Isabel Hardman Isabel Hardman

George Osborne stays in attack mode

George Osborne is well-known as the ‘submarine Chancellor’. But recently he’s been out and about a little bit more than we’re used to. He went on the attack this month on welfare, and today he made a rare appearance on Radio 4, and then gave a speech on Scotland and the pound. Ahead of today’s borrowing figures – which show he’s just about squeaked home on his claim that the deficit is coming down every year of this Parliament – he told John Humphrys that the economy was recovering, and discounted the views of the IMF’s chief economist Olivier Blanchard, saying:

‘That is one voice, one person. The chief economist has a well-known set of views on this, which he has expressed in various forms over several years. The IMF will do its analysis of the British economy, as it does all economies – it’s coming to Britain in May to do that.’

One of the problems for Osborne at the moment is that there are many voices circulating with their own opinions and analysis about whether things are or aren’t working. There’s Blanchard, who says the Chancellor should consider slowing the pace of deficit reduction, the credit ratings agencies who say he has fallen too far behind on deficit reduction, University of Massachusets academics who’ve tried to dismiss the Reinhart/Rogoff analysis that growth is seriously affected when a country’s debt reaches over 90 per cent of GDP, and the Archbishop of Canterbury who says the country is in a ‘depression’ which could be solved by ‘a revolution in the aims of banks’. Interestingly, while insisting that the IMF’s jury is really still out, Osborne chose to side with Justin Welby, telling Humphrys that ‘of course we are recovering as indeed the Archbishop of Canterbury has reminded us this morning, from a very deep banking crisis’.

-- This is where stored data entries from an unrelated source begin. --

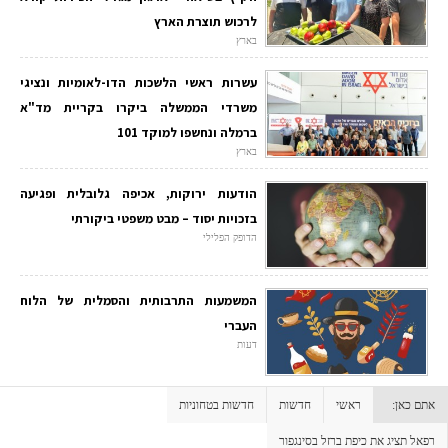
לרכוש תוצרת הארץ
בארץ
עשרות ראשי הלשכות הדו-לאומיות ונציגי
משרדי הממשלה ביקרו בקריית מד"א
ברמלה ונחשפו למוקד 101
בארץ
הודעות ירוקות, אכיפה גלובלית ופגיעה
בזכויות יסוד – מבט משפטי ביקורתי
הדופק הפלילי
המשמעות התרבותית והסמלית של הלוח
העברי
דעות
אתם כאן:
ראשי
חדשות
חדשות בטחוניות
רפאל תציג את כיפת ברזל בסינגפור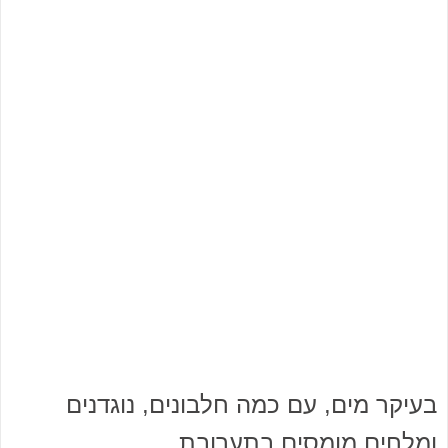
בעיקר מים, עם כמה חלבונים, נוגדנים
ומלחים מומסים בתערובת.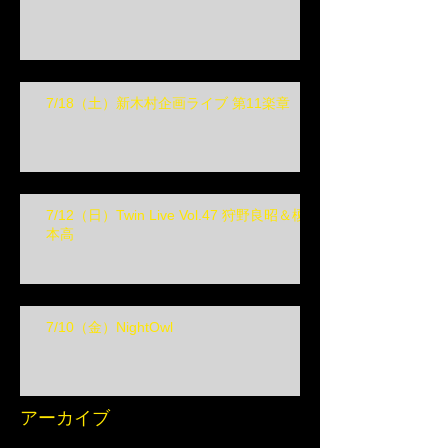
7/18（土）新木村企画ライブ 第11楽章
7/12（日）Twin Live Vol.47 狩野良昭＆榎
本高
7/10（金）NightOwl
アーカイブ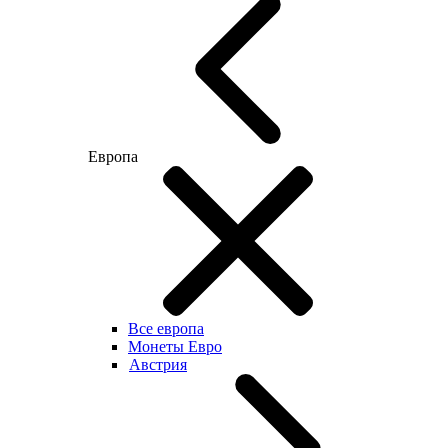
Европа
Все европа
Монеты Евро
Австрия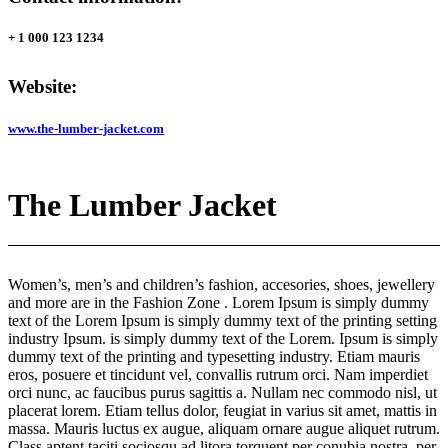
+ 1 000 123 1234
Website:
www.the-lumber-jacket.com
The Lumber Jacket
Women’s, men’s and children’s fashion, accesories, shoes, jewellery
and more are in the Fashion Zone . Lorem Ipsum is simply dummy
text of the Lorem Ipsum is simply dummy text of the printing setting
industry Ipsum. is simply dummy text of the Lorem. Ipsum is simply
dummy text of the printing and typesetting industry. Etiam mauris
eros, posuere et tincidunt vel, convallis rutrum orci. Nam imperdiet
orci nunc, ac faucibus purus sagittis a. Nullam nec commodo nisl, ut
placerat lorem. Etiam tellus dolor, feugiat in varius sit amet, mattis in
massa. Mauris luctus ex augue, aliquam ornare augue aliquet rutrum.
Class aptent taciti sociosqu ad litora torquent per conubia nostra, per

The Chancellor and his colleagues know that they are in the middle of the toughest point of the coalition. Osborne believes that things will start to improve after the summer. But it’s clear that the strategy is to get through the next few months on the attack rather than, as the Tory leadership and Downing Street machine had grown accustomed to over the past year, defending only once the going was tough.